Siccome l’Apostolo ha insegnato che chi lascerà̀ questo corpo si troverà̀, se meritevole, con Cristo, consideriamo cosa sia la morte e cosa sia la vita. La morte è una separazione dell’anima dal corpo, e in un certo senso una scissione dell’uomo. Come ci dipartiamo da questo mondo veniamo sciolti dal nesso tra l’anima e il corpo.
Non vi è infatti perfetta lode prima della morte, né uno può essere oggetto di un encomio definitivo in questa vita, essendogli incerta la sorte futura. La morte dunque è lo svincolarsi dell’anima dal corpo, e, come è nell’insegnamento dell’Apostolo, «è meglio essere liberati ed essere con Cristo» (Fil 1,25). Ma cos’è questa «liberazione» se non il riposo e la dissoluzione del corpo, nonché́ la conversione dell’anima nella sua quiete e nella libertà, dal momento che se essa è pia sarà̀ con Cristo? (Sant’Ambrogio, "De bono mortis" ).

Commento francescano

C'è un inno della Liturgia delle Ore che canta: «Pace fra cielo e terra, pace fra tutti gli uomini, pace nei nostri cuori». Ora, Francesco di Assisi è un uomo che, per la fede in Cristo Gesù, ha fatto pace con tutte le creature, anche con "colei" che ancora S. Paolo chiamava «ultima nemica» (1Cor 15,26): la morte corporale.
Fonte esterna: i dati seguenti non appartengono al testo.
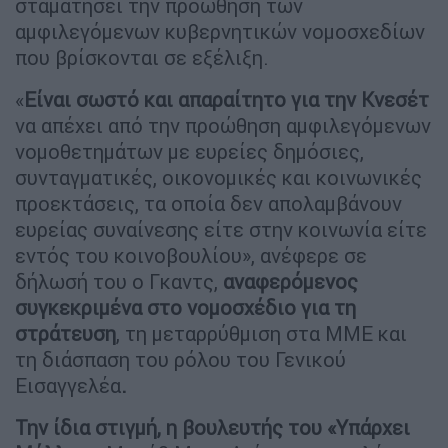
σταματήσει την προώθηση των
αμφιλεγόμενων κυβερνητικών νομοσχεδίων
που βρίσκονται σε εξέλιξη.
«
Είναι σωστό και απαραίτητο για την Κνεσέτ
να απέχει από την προώθηση αμφιλεγόμενων
νομοθετημάτων με ευρείες δημόσιες,
συνταγματικές, οικονομικές και κοινωνικές
προεκτάσεις, τα οποία δεν απολαμβάνουν
ευρείας συναίνεσης είτε στην κοινωνία είτε
εντός του κοινοβουλίου», ανέφερε σε
δήλωσή του ο Γκαντς,
αναφερόμενος
συγκεκριμένα στο νομοσχέδιο για τη
στράτευση
, τη μεταρρύθμιση στα ΜΜΕ και
τη διάσπαση του ρόλου του Γενικού
Εισαγγελέα
.
Την ίδια στιγμή, η βουλευτής του «Υπάρχει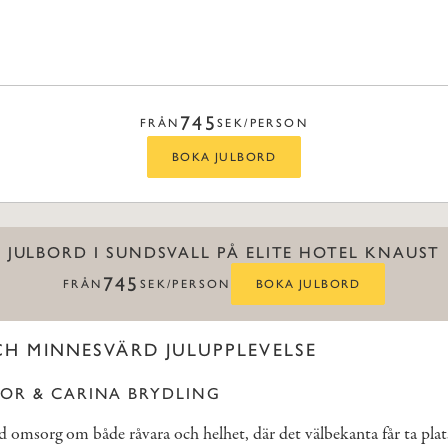
745
FRÅN
SEK/PERSON
BOKA JULBORD
JULBORD I SUNDSVALL PÅ ELITE HOTEL KNAUST
745
FRÅN
SEK/PERSON
BOKA JULBORD
CH MINNESVÄRD JULUPPLEVELSE
LOR & CARINA BRYDLING
omsorg om både råvara och helhet, där det välbekanta får ta plat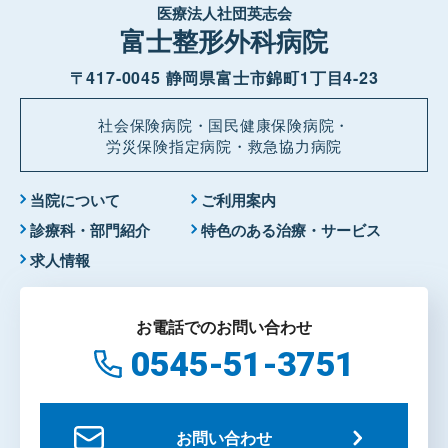
医療法人社団英志会
富士整形外科病院
〒417-0045 静岡県富士市錦町1丁目4-23
社会保険病院・国民健康保険病院・
労災保険指定病院・救急協力病院
当院について
ご利用案内
診療科・部門紹介
特色のある治療・サービス
求人情報
お電話でのお問い合わせ
0545-51-3751
お問い合わせ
E la chiama «sorella», perché non è da temere come la «seconda morte» (Ap 2,11), l'unica che potrebbe separarci dall'amore di Dio.

Laudato si', mi' Signore, per sora nostra Morte corporale,
da la quale nullu homo vivente po' skappare:
guai a quelli ke morrano ne le peccata mortali;
beati quelli ke trovarà ne le Tue santissime voluntati,
ka la morte secunda no 'l farrà male.
(Cantico di frate Sole 27-31: FF 263)

Orazione finale

Intona il canto, o Dio della vita, insegnaci i passi di quella danza che è l'esistenza. Tu che ci hai arricchito con la tua povertà, allarga anche le nostre braccia: siano accoglienti verso ognuno che sia "altro" da noi, perché mai più alcuno soffra l'indigenza di non sentirsi amato, di non sentirsi voluto, di non sentirsi chiamato alla vita. Amen.